Required work ->
Keep every line of the data below that has the string "down" and present those lines.

........

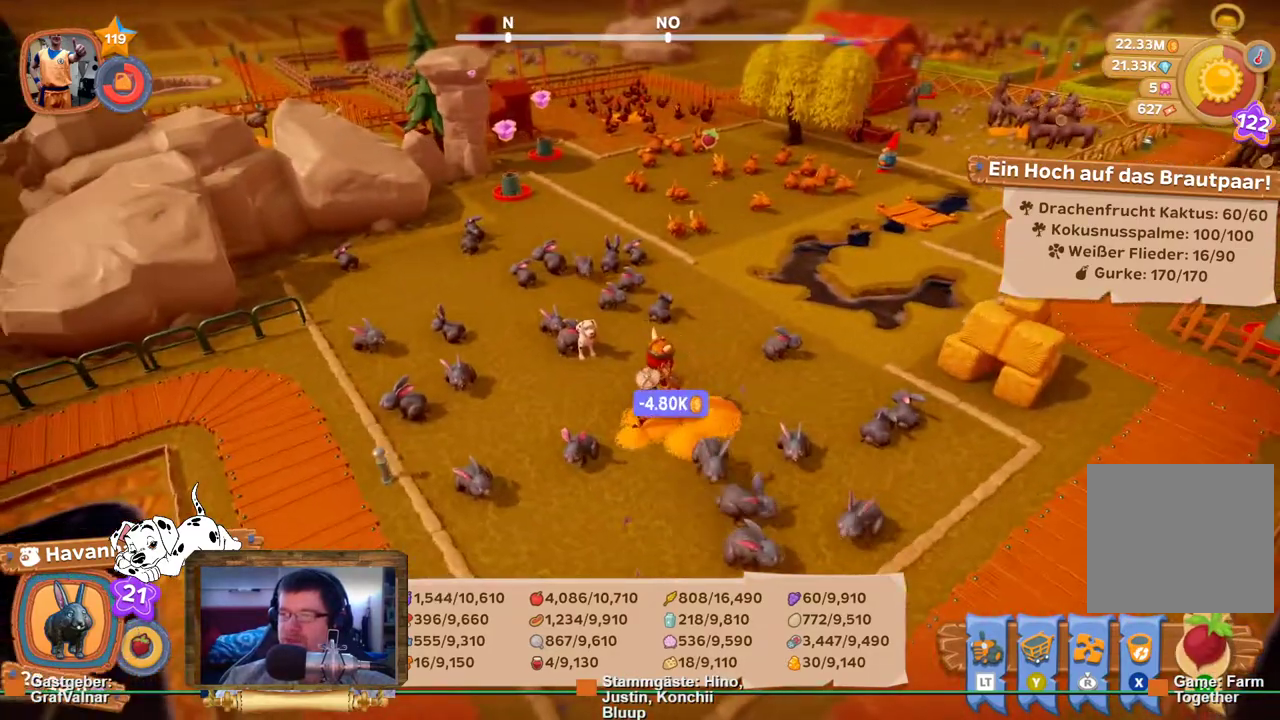
{"dt_ms": 500, "buttons": ["R2"], "left_stick": "up", "right_stick": "center", "events": [[100, "left_stick", "up"], [200, "R2", "down"]]}
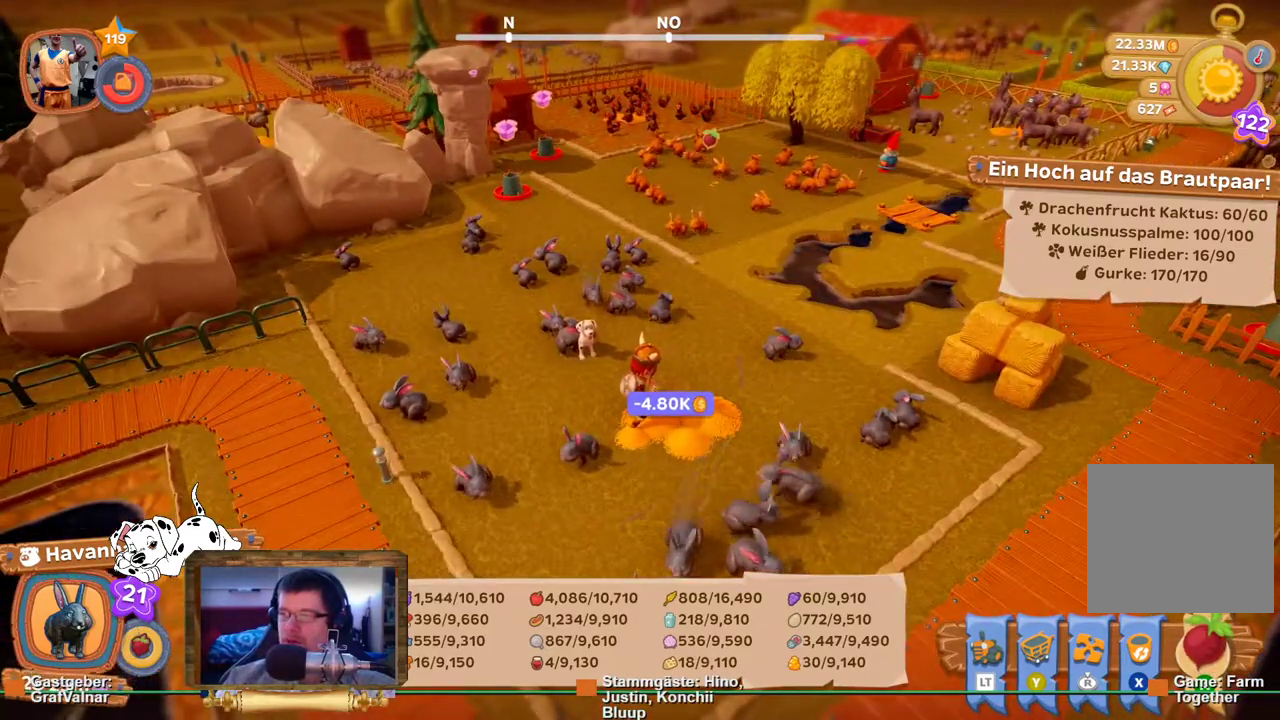
{"dt_ms": 500, "buttons": ["R2"], "left_stick": "up", "right_stick": "center", "events": []}
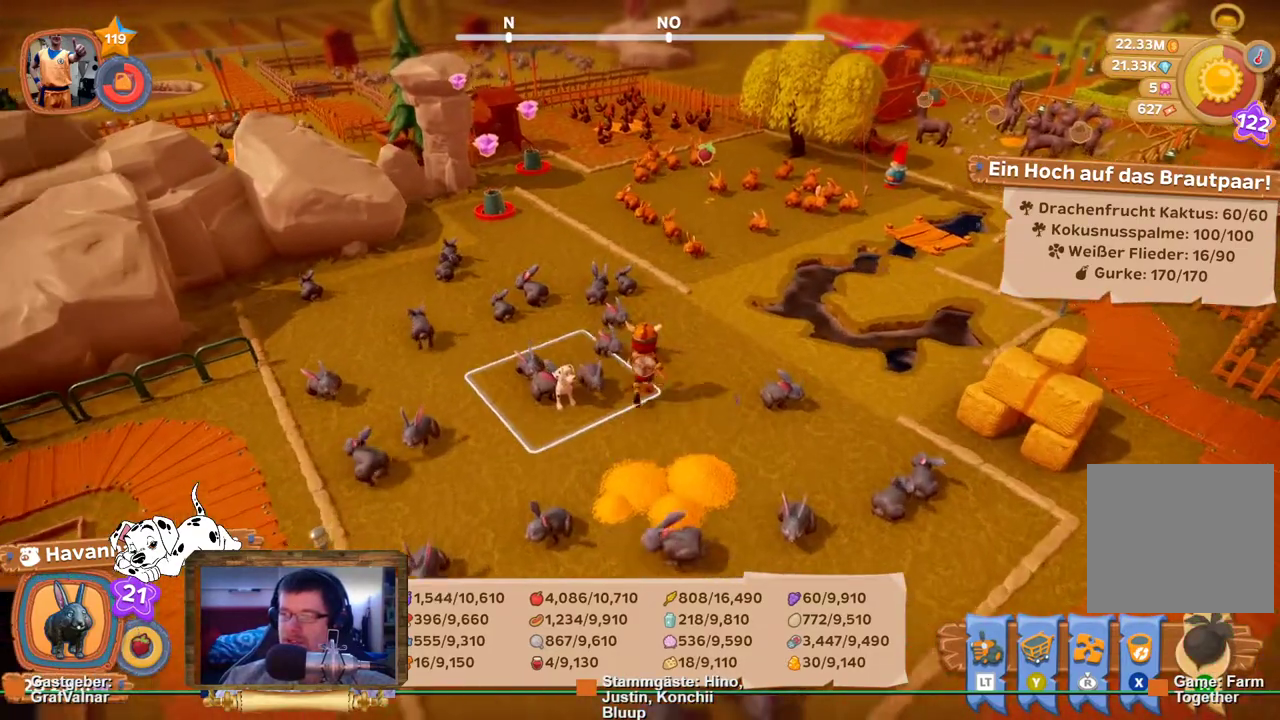
{"dt_ms": 500, "buttons": ["R2"], "left_stick": "up", "right_stick": "left", "events": [[200, "right_stick", "left"]]}
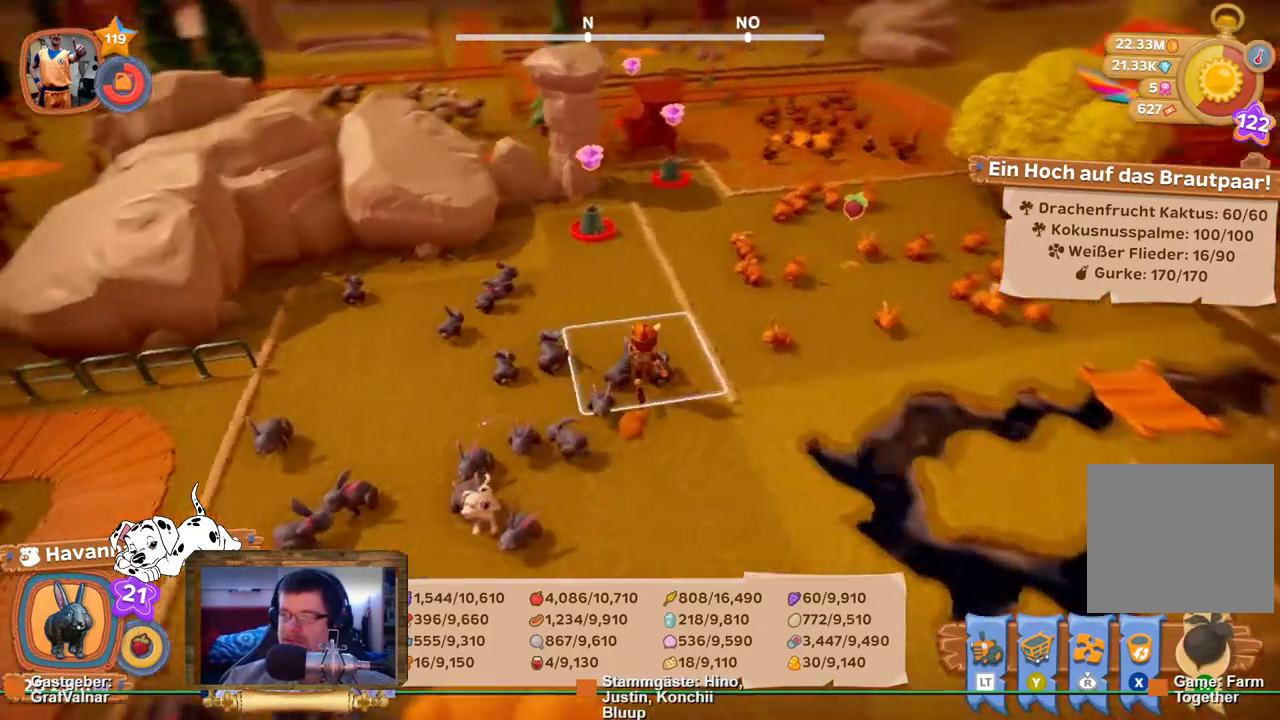
{"dt_ms": 500, "buttons": ["R2"], "left_stick": "up-right", "right_stick": "center", "events": [[150, "right_stick", "center"], [500, "left_stick", "up-right"]]}
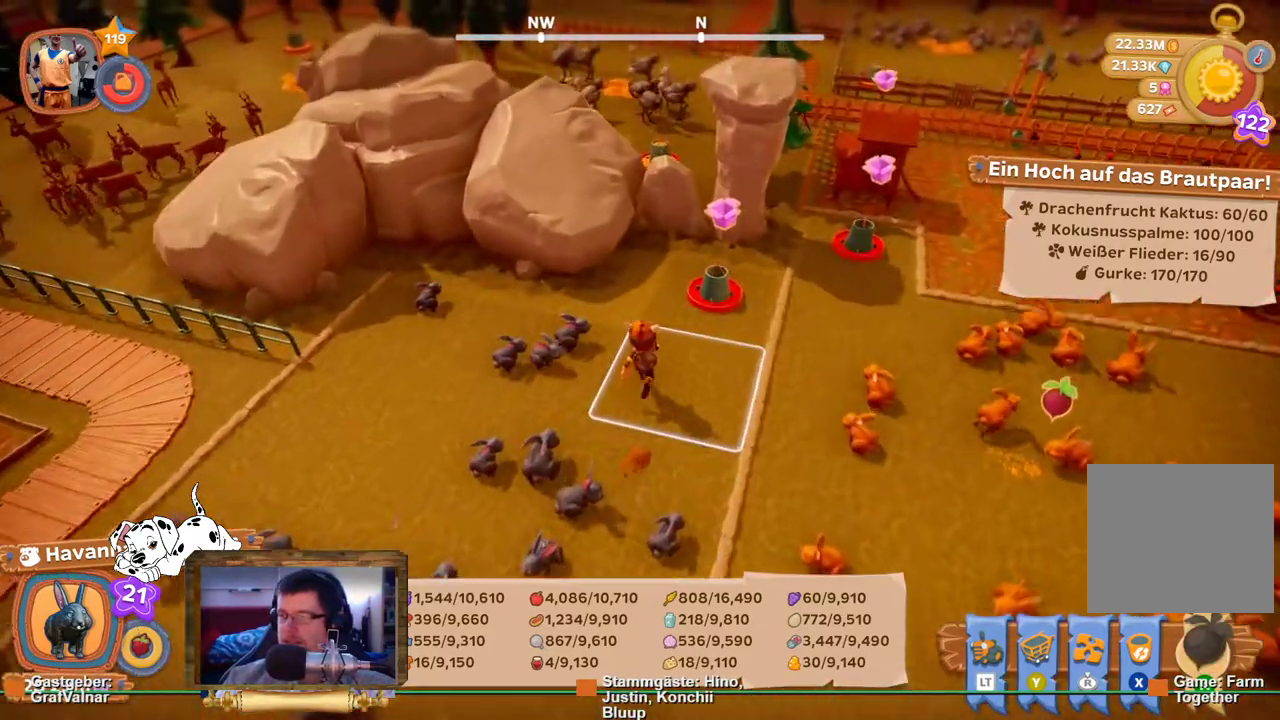
{"dt_ms": 500, "buttons": [], "left_stick": "center", "right_stick": "center", "events": [[333, "A", "down"], [383, "R2", "up"], [400, "left_stick", "center"], [417, "A", "up"]]}
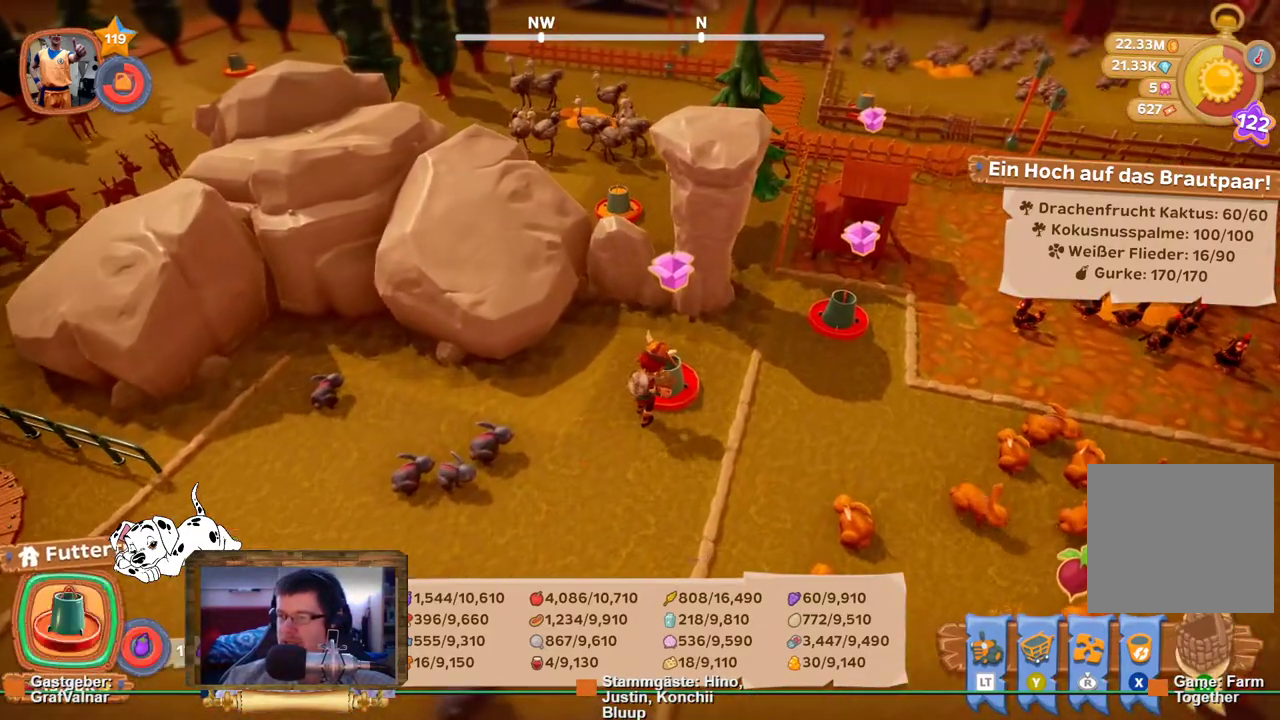
{"dt_ms": 500, "buttons": [], "left_stick": "center", "right_stick": "right", "events": [[300, "right_stick", "right"]]}
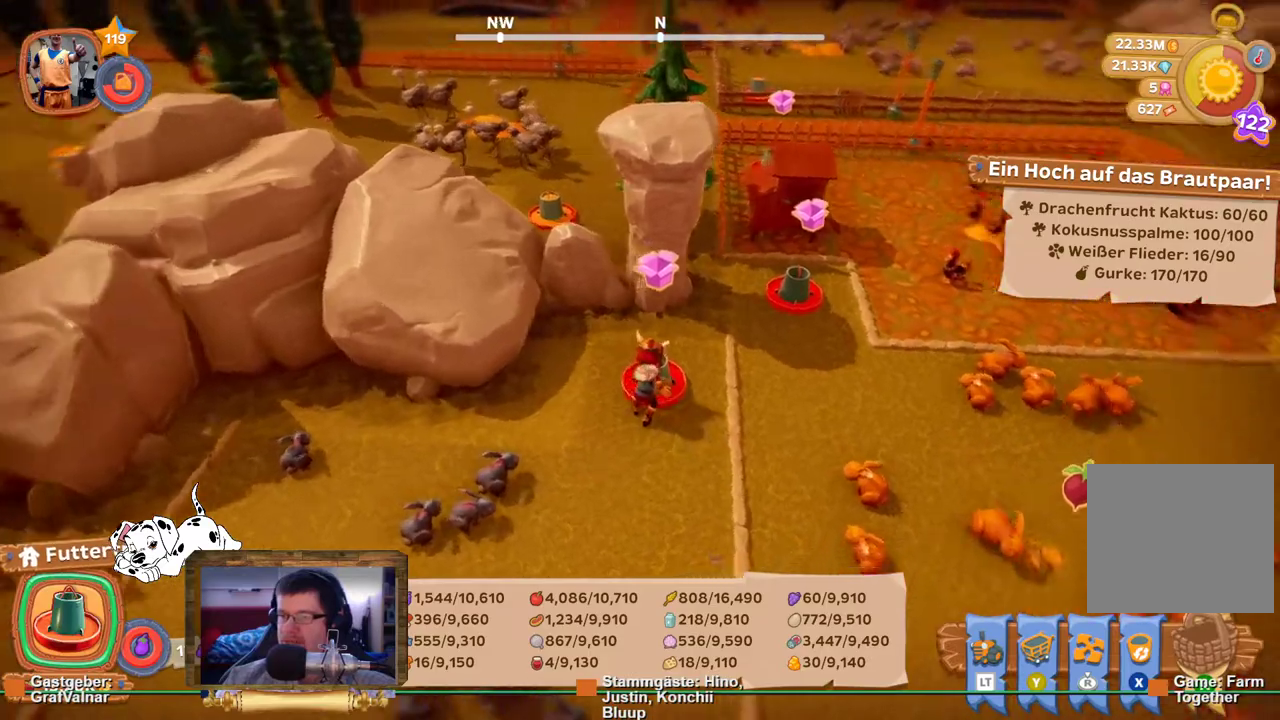
{"dt_ms": 500, "buttons": [], "left_stick": "right", "right_stick": "center", "events": [[333, "right_stick", "center"], [433, "left_stick", "right"]]}
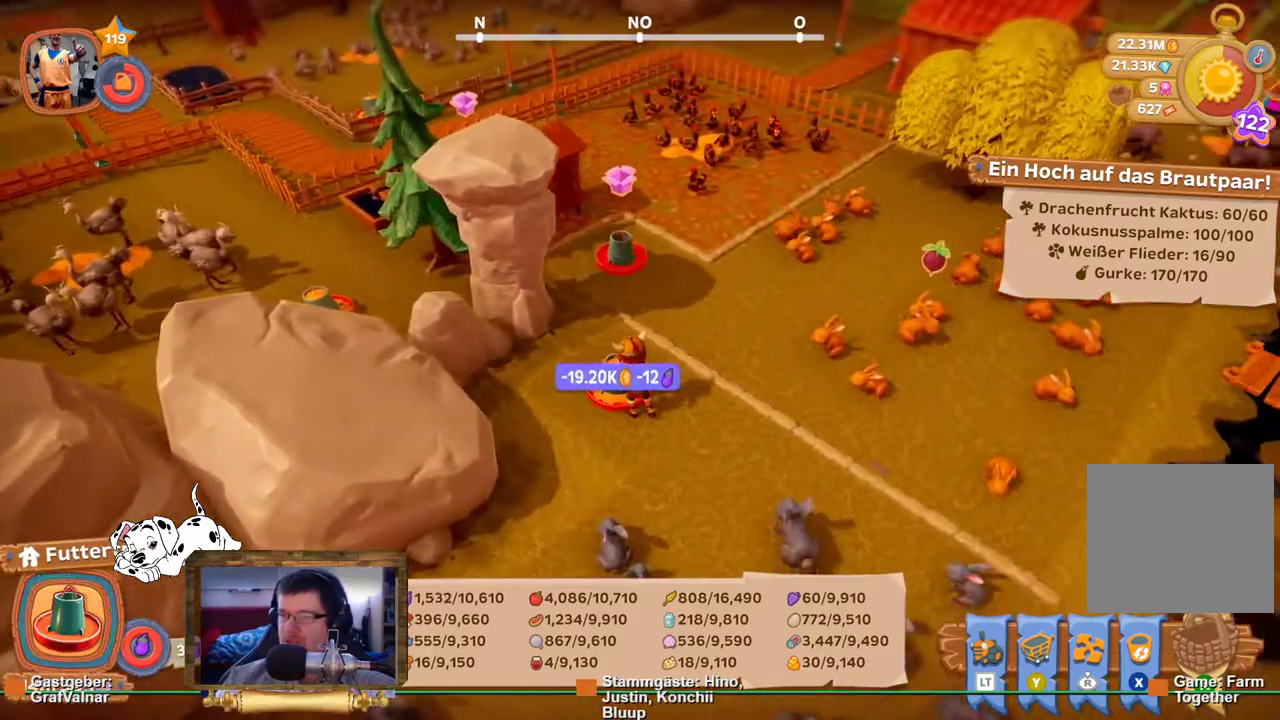
{"dt_ms": 500, "buttons": ["R2"], "left_stick": "up-right", "right_stick": "center", "events": [[167, "R2", "down"], [233, "left_stick", "up-right"]]}
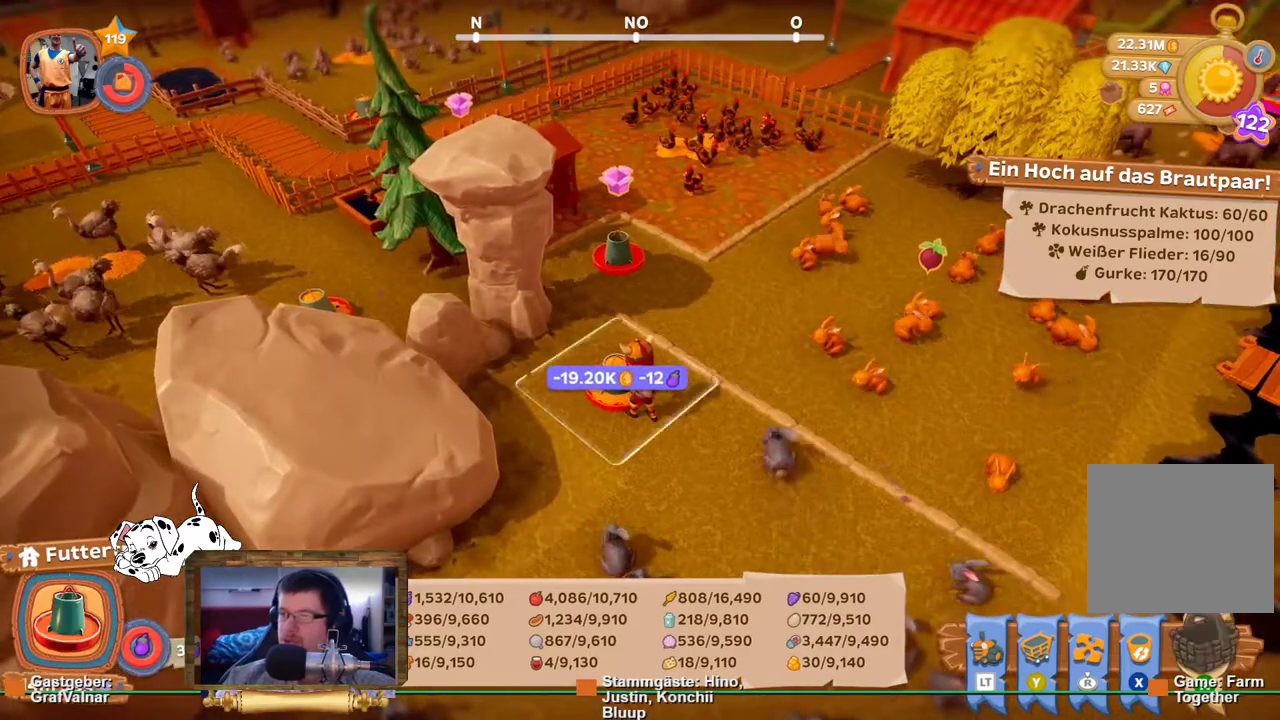
{"dt_ms": 500, "buttons": ["A", "R2"], "left_stick": "right", "right_stick": "center", "events": [[450, "left_stick", "right"], [483, "A", "down"]]}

........

The completed task ->
{"dt_ms": 500, "buttons": ["R2"], "left_stick": "up", "right_stick": "center", "events": [[100, "left_stick", "up"], [200, "R2", "down"]]}
{"dt_ms": 500, "buttons": [], "left_stick": "center", "right_stick": "center", "events": [[333, "A", "down"], [383, "R2", "up"], [400, "left_stick", "center"], [417, "A", "up"]]}
{"dt_ms": 500, "buttons": ["R2"], "left_stick": "up-right", "right_stick": "center", "events": [[167, "R2", "down"], [233, "left_stick", "up-right"]]}
{"dt_ms": 500, "buttons": ["A", "R2"], "left_stick": "right", "right_stick": "center", "events": [[450, "left_stick", "right"], [483, "A", "down"]]}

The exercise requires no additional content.